We visited briefly in Edinburgh, Scotland, London, Exeter and Oxford, the ancient university town where our daughter Ariel was graduating with a DPhil in Education — the primary purpose of our visit.
The first thing that struck me coming strait from the States was the scarcity of clearly overweight people. Sure you see a few, but not the huge number of really dangerously overweight people one sees everyday in the US, where bad food products are shamelessly pushed like addictive drugs. Perusing the supermarkets in Britain, it’s clear why this is so: the shelves aren’t bulging with oversized boxes of sugared cereal, potato chips, corn chips and other amalgams of starch, sugars and fats of all types, or aisles full of sweets.
Restaurant meals also offer normal sized portions, not huge quantities of foot that beckon guests to eat until they can’t stand up easily as in all too many US establishments.
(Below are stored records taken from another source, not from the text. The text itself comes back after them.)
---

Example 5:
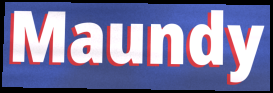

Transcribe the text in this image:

Maundy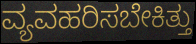
ವ್ಯವಹರಿಸಬೇಕಿತ್ತು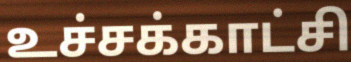
உச்சக்காட்சிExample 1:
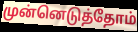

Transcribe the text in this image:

முன்னெடுத்தோம்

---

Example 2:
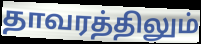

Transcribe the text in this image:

தாவரத்திலும்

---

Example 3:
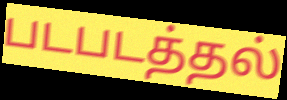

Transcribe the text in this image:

படபடத்தல்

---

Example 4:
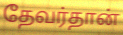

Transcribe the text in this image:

தேவர்தான்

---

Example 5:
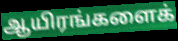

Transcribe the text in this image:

ஆயிரங்களைக்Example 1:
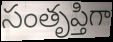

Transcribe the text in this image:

సంతృప్తిగా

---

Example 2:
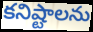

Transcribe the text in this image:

కనిష్టాలను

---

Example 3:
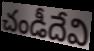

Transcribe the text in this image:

చండీదేవి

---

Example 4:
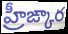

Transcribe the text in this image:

హ్రీఙ్కార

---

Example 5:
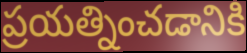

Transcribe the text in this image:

ప్రయత్నించడానికి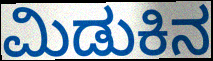
ಮಿಡುಕಿನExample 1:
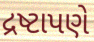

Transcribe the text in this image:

દ્રષ્ટાપણે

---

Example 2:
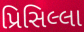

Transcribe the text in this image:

પ્રિસિલ્લા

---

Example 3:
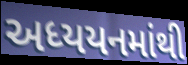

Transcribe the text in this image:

અધ્યયનમાંથી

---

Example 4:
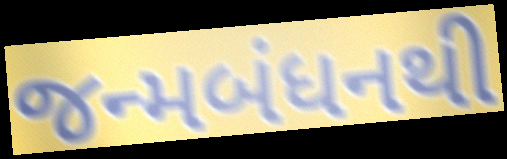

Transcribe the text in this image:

જન્મબંધનથી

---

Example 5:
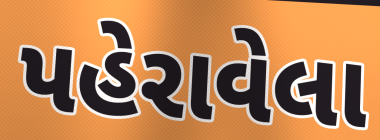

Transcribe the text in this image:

પહેરાવેલા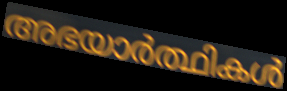
അഭയാർത്ഥികൾ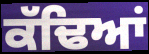
ਕੱਢਿਆਂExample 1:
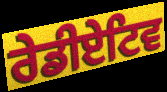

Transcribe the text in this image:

ਰੇਡੀਏਟਿਵ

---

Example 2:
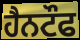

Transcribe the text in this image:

ਹੈਨਟੌਫ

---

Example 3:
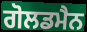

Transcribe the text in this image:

ਗੋਲਡਮੈਨ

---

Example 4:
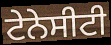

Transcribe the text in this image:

ਟੇਨੇਸੀਟੀ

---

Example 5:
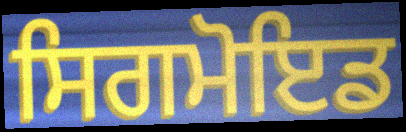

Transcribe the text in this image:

ਸਿਗਮੋਇਡ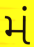
મં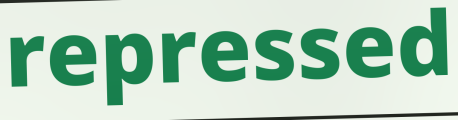
repressed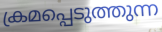
ക്രമപ്പെടുത്തുന്നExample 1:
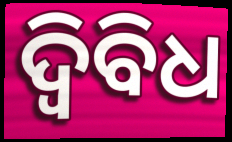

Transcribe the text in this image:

ଦ୍ଵିବିଧ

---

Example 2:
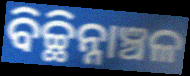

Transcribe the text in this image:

ବିଚ୍ଛିନ୍ନାଞ୍ଚଳ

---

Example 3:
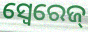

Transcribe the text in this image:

ସ୍ୱେରେଜ୍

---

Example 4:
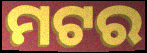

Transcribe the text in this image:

ମଟର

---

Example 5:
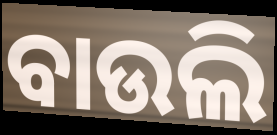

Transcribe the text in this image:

ବାଉଲି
The second thing I noticed — even outside of London — was a wide array of newspapers, ranging from junk like the Sun and the Daily Mail to serious journals of the center right like the Financial Times and the Times to left-leaning papers like the Guardian and the Independent. And people actually read the things.
Back in Philadelphia, the two options are the Inquirer and the Daily News, both desiccated shadows of their former selves and owned by the same publisher. If you’re lucky, and are near Center City, you might also find on newsstands a few copies of the NY Times and maybe even a Wall Street Journal, but don’t count on it.
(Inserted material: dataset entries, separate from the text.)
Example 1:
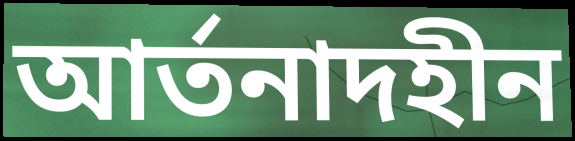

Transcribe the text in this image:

আর্তনাদহীন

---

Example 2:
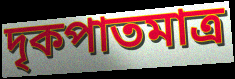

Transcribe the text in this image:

দৃকপাতমাত্র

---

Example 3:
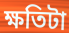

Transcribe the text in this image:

ক্ষতিটা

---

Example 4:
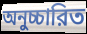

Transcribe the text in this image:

অনুচ্চারিত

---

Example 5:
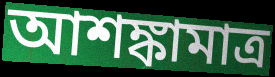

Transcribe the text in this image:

আশঙ্কামাত্র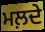
ਮਲ਼ਦੇ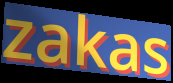
zakas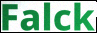
FalckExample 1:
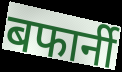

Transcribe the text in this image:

बफार्नी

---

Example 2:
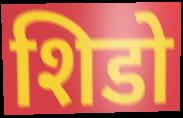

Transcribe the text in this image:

शिडो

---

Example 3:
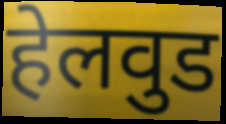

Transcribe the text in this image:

हेलवुड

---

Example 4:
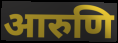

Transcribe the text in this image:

आरुणि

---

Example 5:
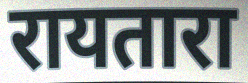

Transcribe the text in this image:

रायतारा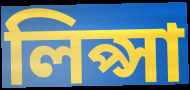
লিপ্সা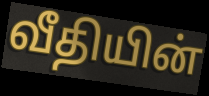
வீதியின்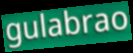
gulabrao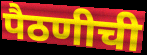
पैठणीची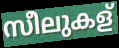
സീലുകള്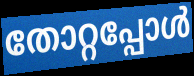
തോറ്റപ്പോൾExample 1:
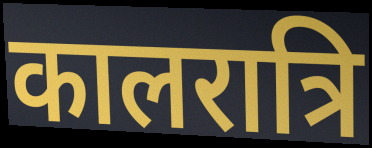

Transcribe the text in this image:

कालरात्रि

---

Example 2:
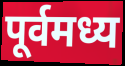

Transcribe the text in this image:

पूर्वमध्य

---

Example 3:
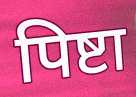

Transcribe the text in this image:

पिष्टा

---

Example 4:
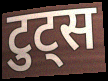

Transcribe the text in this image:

टुट्स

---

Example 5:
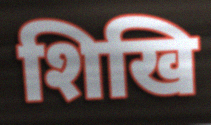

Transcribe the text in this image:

शिखिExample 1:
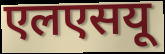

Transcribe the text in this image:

एलएसयू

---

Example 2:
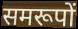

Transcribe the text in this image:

समरूपों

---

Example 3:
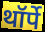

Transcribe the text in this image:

थॉर्पे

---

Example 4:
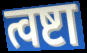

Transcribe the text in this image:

त्वष्टा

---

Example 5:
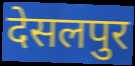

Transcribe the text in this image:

देसलपुर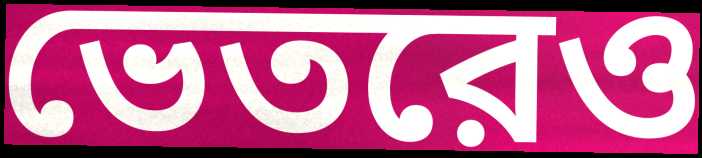
ভেতরেও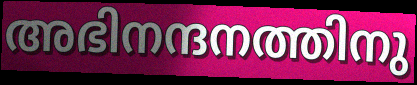
അഭിനന്ദനത്തിനുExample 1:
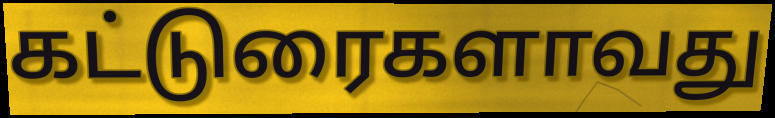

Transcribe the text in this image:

கட்டுரைகளாவது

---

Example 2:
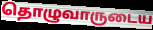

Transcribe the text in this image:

தொழுவாருடைய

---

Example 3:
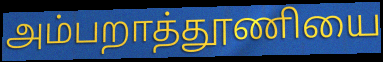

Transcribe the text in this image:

அம்பறாத்தூணியை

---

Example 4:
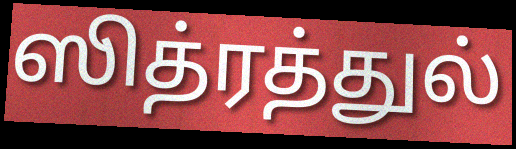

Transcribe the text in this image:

The political scene, meanwhile, bears some small, superficial resemblance to the US at the moment, with a dysfunctional conservative government in power, and a leftist “resistance” in the wings, but that’s where all similarity ends.
US media claims that Labour leader Jeremy Corbyn is a British ‘Bernie Sanders’ are misleading. Corbyn’s a real leftist with a program and plan to win power
In the US, the “resistance” is largely an illusion–really a kind of Democratic Party “rebranding” project. On the one hand you have the Democratic Party establishment, led these days by New York Sen. Chuck Schumer, a bought-and-paid lackey of the Wall Street banking industry, whose claim to fame is so far keeping his Senate colleagues in line voting as a bloc against every attempt by Senate Republicans to undo Obamacare. On the other hand, there’s Sen. Bernie Sanders, the independent from Vermont who had the Democratic nomination stolen from him by the unprincipled machinations of that Democratic Party establishment during last year’s primary campaign. Sanders, recall, as many had predicted, folded up his battle tent at the end of that manipulated primary contest and meekly endorsed the corrupt winner, Hillary Clinton. Since then he has been talking up his “political revolution,” but has yet to even lay out an alternative “single-payer” Medicare-for-All plan to counter Republicans and Trump and their schemes to steal what little health coverage poorer Americans have now, much less demand that Congressional Democrats stop fudging and commit to health care as a right, and to enacting a Canadian-style system that covers everyone.